Di Luisa Betti • Il tribunale dei minori di Milano colloca il figlio di Martina Levato in istituto e rispedisce la madre a San Vittore, in attesa di valutare il nucleo familiare entro il 30 settembre.
Intanto Alexander Boettcher, il padre del piccolo che ha riconosciuto il figlio, dichiara di pentirsi “del proprio passato stile di vita”, di partecipare “al dolore delle vittime di quegli atti che, seppure in parte, sono anche a lui attribuiti” e quindi di volersi far carico delle “responsabilità di padre nel modo più completo possibile”, fino al punto di far trapelare l’intenzione di sposare Martina. Nel frattempo i nonni paterni potranno vedere il bambino parcheggiato in Istituto dai giudici, e forse anche i genitori potranno incontrare il figlio. Insomma il bambino sottratto-non sottratto sarà parcheggiato in un istituto, con i traumi che questo comporta, non verrà allattato (anche se è un suo diritto) ma potrà incontrare i genitori e i nonni creando così comunque un legame sebbene si sia più volte affermata l’intenzione di darlo in affidamento a una famiglia estranea alla vicenda. Tutto ciò che senso ha? Quello che si prospetta è quindi una battaglia legale i cui effetti ricadranno inevitabilmente sul bambino.
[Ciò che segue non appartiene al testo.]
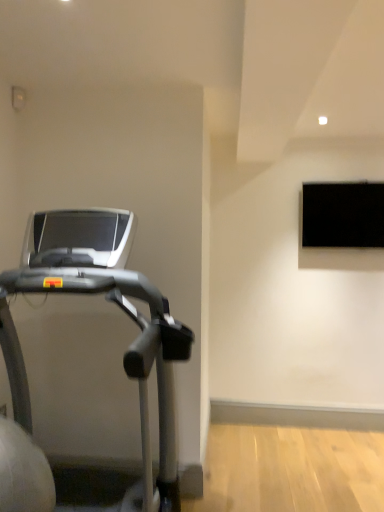
What do you see at coordinates (341, 226) in the screenshot? I see `black matte tv at upper right` at bounding box center [341, 226].

Identify the location of black matte tv at upper right. The image size is (384, 512). (341, 226).

In order to face black matte tv at upper right, should I rotate leftwards or rightwards?

To face it directly, rotate right by 19.849 degrees.

Measure the distance between black matte tv at upper right and camera.

black matte tv at upper right and camera are 3.28 meters apart from each other.

In order to click on silver metallic treadmill at left in this screenshot , I will do `click(118, 306)`.

Describe the element at coordinates (118, 306) in the screenshot. I see `silver metallic treadmill at left` at that location.

Identify the location of black matte tv at upper right. (341, 226).

Considering the positions of objects silver metallic treadmill at left and black matte tv at upper right in the image provided, who is more to the right, silver metallic treadmill at left or black matte tv at upper right?

From the viewer's perspective, black matte tv at upper right appears more on the right side.

Which object is closer to the camera taking this photo, silver metallic treadmill at left or black matte tv at upper right?

silver metallic treadmill at left is more forward.

Is point (132, 495) closer or farther from the camera than point (362, 253)?

Point (132, 495).

From the image's perspective, is silver metallic treadmill at left beneath black matte tv at upper right?

Yes.

From a real-world perspective, who is located higher, silver metallic treadmill at left or black matte tv at upper right?

black matte tv at upper right.

Is silver metallic treadmill at left thinner than black matte tv at upper right?

No, silver metallic treadmill at left is not thinner than black matte tv at upper right.

Considering the sizes of objects silver metallic treadmill at left and black matte tv at upper right in the image provided, who is taller, silver metallic treadmill at left or black matte tv at upper right?

With more height is silver metallic treadmill at left.

Can you confirm if silver metallic treadmill at left is bigger than black matte tv at upper right?

Correct, silver metallic treadmill at left is larger in size than black matte tv at upper right.

Is silver metallic treadmill at left surrounding black matte tv at upper right?

No, black matte tv at upper right is located outside of silver metallic treadmill at left.

Is silver metallic treadmill at left not near black matte tv at upper right?

Yes.

Is silver metallic treadmill at left turned away from black matte tv at upper right?

No, silver metallic treadmill at left's orientation is not away from black matte tv at upper right.

How many degrees apart are the facing directions of silver metallic treadmill at left and black matte tv at upper right?

The angular difference between silver metallic treadmill at left and black matte tv at upper right is 90.9 degrees.

Where is `window above the silver metallic treadmill at left (from a real-world perspective)`? The height and width of the screenshot is (512, 384). window above the silver metallic treadmill at left (from a real-world perspective) is located at coordinates (341, 226).

Considering the positions of objects black matte tv at upper right and silver metallic treadmill at left in the image provided, who is more to the left, black matte tv at upper right or silver metallic treadmill at left?

silver metallic treadmill at left is more to the left.

Is black matte tv at upper right in front of or behind silver metallic treadmill at left in the image?

In the image, black matte tv at upper right appears behind silver metallic treadmill at left.

Which is in front, point (306, 260) or point (128, 251)?

The point (128, 251) is closer.

From the image's perspective, is black matte tv at upper right located above or below silver metallic treadmill at left?

From the image's perspective, black matte tv at upper right appears above silver metallic treadmill at left.

From a real-world perspective, between black matte tv at upper right and silver metallic treadmill at left, who is vertically lower?

In real-world perspective, silver metallic treadmill at left is lower.

Between black matte tv at upper right and silver metallic treadmill at left, which one has smaller width?

black matte tv at upper right is thinner.

Who is taller, black matte tv at upper right or silver metallic treadmill at left?

silver metallic treadmill at left is taller.

Does black matte tv at upper right have a larger size compared to silver metallic treadmill at left?

Incorrect, black matte tv at upper right is not larger than silver metallic treadmill at left.

Is black matte tv at upper right outside of silver metallic treadmill at left?

Yes, black matte tv at upper right is not within silver metallic treadmill at left.

Is black matte tv at upper right far away from silver metallic treadmill at left?

Indeed, black matte tv at upper right is not near silver metallic treadmill at left.

Does black matte tv at upper right turn towards silver metallic treadmill at left?

No, black matte tv at upper right is not turned towards silver metallic treadmill at left.

You are a GUI agent. You are given a task and a screenshot of the screen. Output one action in this format:
    pyautogui.click(x=<x>, y=<y>)
    Task: Click on the window behind the silver metallic treadmill at left
    
    Given the screenshot: What is the action you would take?
    pyautogui.click(x=341, y=226)

This screenshot has width=384, height=512. I want to click on window located above the silver metallic treadmill at left (from a real-world perspective), so click(341, 226).

You are a GUI agent. You are given a task and a screenshot of the screen. Output one action in this format:
    pyautogui.click(x=<x>, y=<y>)
    Task: Click on the treadmill below the black matte tv at upper right (from a real-world perspective)
    The height and width of the screenshot is (512, 384).
    Given the screenshot: What is the action you would take?
    pyautogui.click(x=118, y=306)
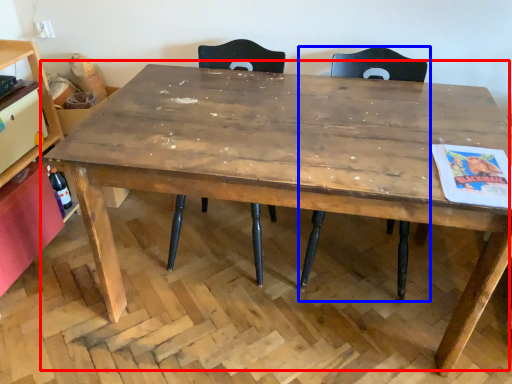
Question: Which of the following is the farthest to the observer, table (highlighted by a red box) or chair (highlighted by a blue box)?

Choices:
 (A) table
 (B) chair

Answer: (B)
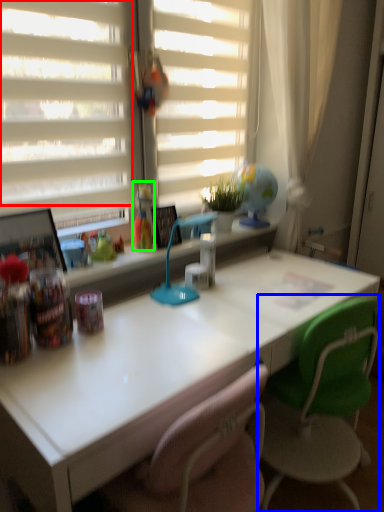
Question: Which is farther away from shutter (highlighted by a red box)? chair (highlighted by a blue box) or toy (highlighted by a green box)?

Choices:
 (A) chair
 (B) toy

Answer: (A)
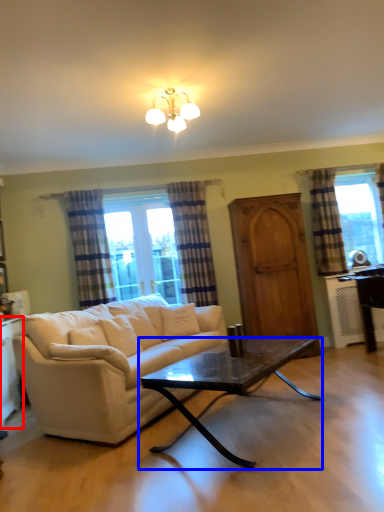
Question: Which point is further to the camera, cabinetry (highlighted by a red box) or coffee table (highlighted by a blue box)?

Choices:
 (A) cabinetry
 (B) coffee table

Answer: (A)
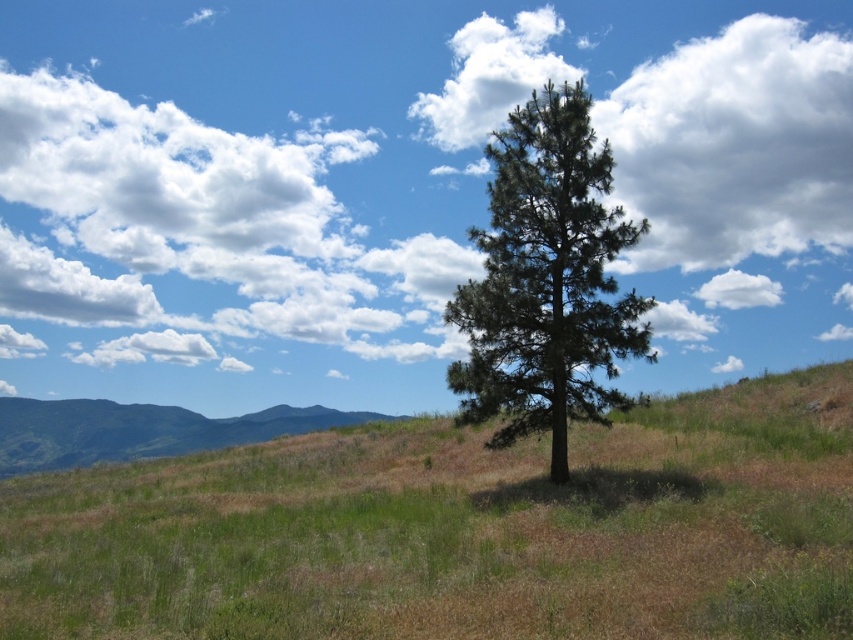
You are standing in the landscape and want to walk from the point closer to you to the point further away. Which path should you take between the two points, point (554, 596) and point (416, 102)?

You should walk from point (554, 596) to point (416, 102) because point (554, 596) is closer to the viewer and you need to move towards the point further away, which is point (416, 102).

You are standing in the landscape and want to walk towards the green grassy hillside at lower left. Which direction should you move relative to the green grass at center?

You should move towards the green grassy hillside at lower left, which is behind the green grass at center. Since the green grass at center is in front of the green grassy hillside at lower left, you need to walk past or around the green grass at center to reach the hillside.

You are a gardener who wants to mow the green grass at center and the white fluffy cloud at upper right. Which area requires mowing first based on their heights?

The green grass at center requires mowing first because it is shorter than the white fluffy cloud at upper right, so it needs attention before the taller area.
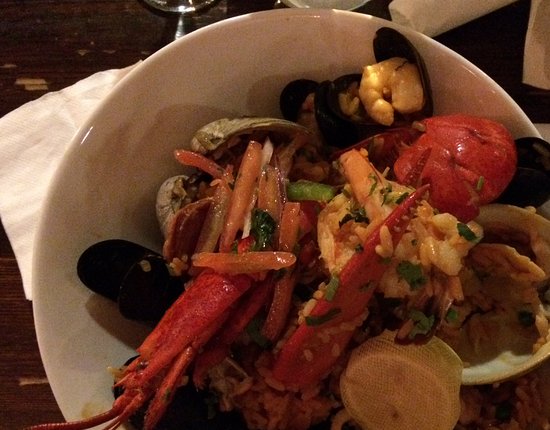
Where is `white bowl`? This screenshot has width=550, height=430. white bowl is located at coordinates (142, 80).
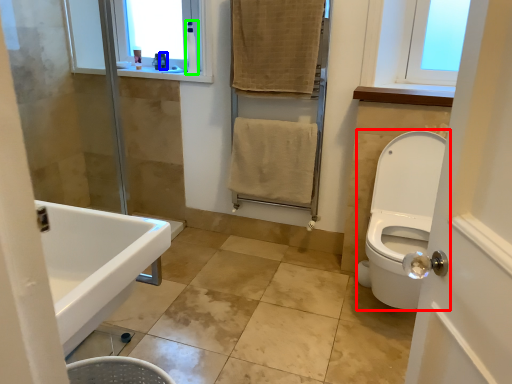
Question: Based on their relative distances, which object is nearer to toilet (highlighted by a red box)? Choose from toiletry (highlighted by a blue box) and toiletry (highlighted by a green box).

Sul caso di Martina Levato, la 23enne
condannata a 14 anni per aver acidificato un uomo insieme al suo compagno, Alexander Boettcher, e che a ferragosto ha partorito, si è parlato a sproposito, formando quasi due partiti pro o contro. Il caso, di cui non parlava più nessuno, è tornato a far discutere dopo che la pm Annamaria Fiorillo ha separato dalla donna il piccolo affidandolo al Comune di Milano e in attesa di aprire un’istruttoria sull’adozione. Il bambino è stato tolto alla madre subito dopo il parto e questo è stato ritenuto da alcuni un atteggiamento
disumano e da altri una
tutela nei confronti del piccolo nella convinzione che in questo modo possa avere una vita migliore, dato che la madre è stata dichiarata una borderline pericolosa. I
magistrati hanno giudicato con la frase “irreversibile inadeguatezza” non solo i genitori, ma anche l’intero contesto familiare, soprattutto i genitori di Boettcher, ma è stata la perizia delle psichiatre Erica Francesca Poli e Marina Carla Verga che escludendo qualsiasi forma di incapacità di intendere e di volere dei due genitori, hanno determinato il giudizio di inadeguatezza genitoriale, perizia in cui Martina Levato è stata giudicata nel processo penale come “soggetto borderline e pericoloso socialmente”, raffiguardola inoltre come anaffettiva e in ipercontrollo.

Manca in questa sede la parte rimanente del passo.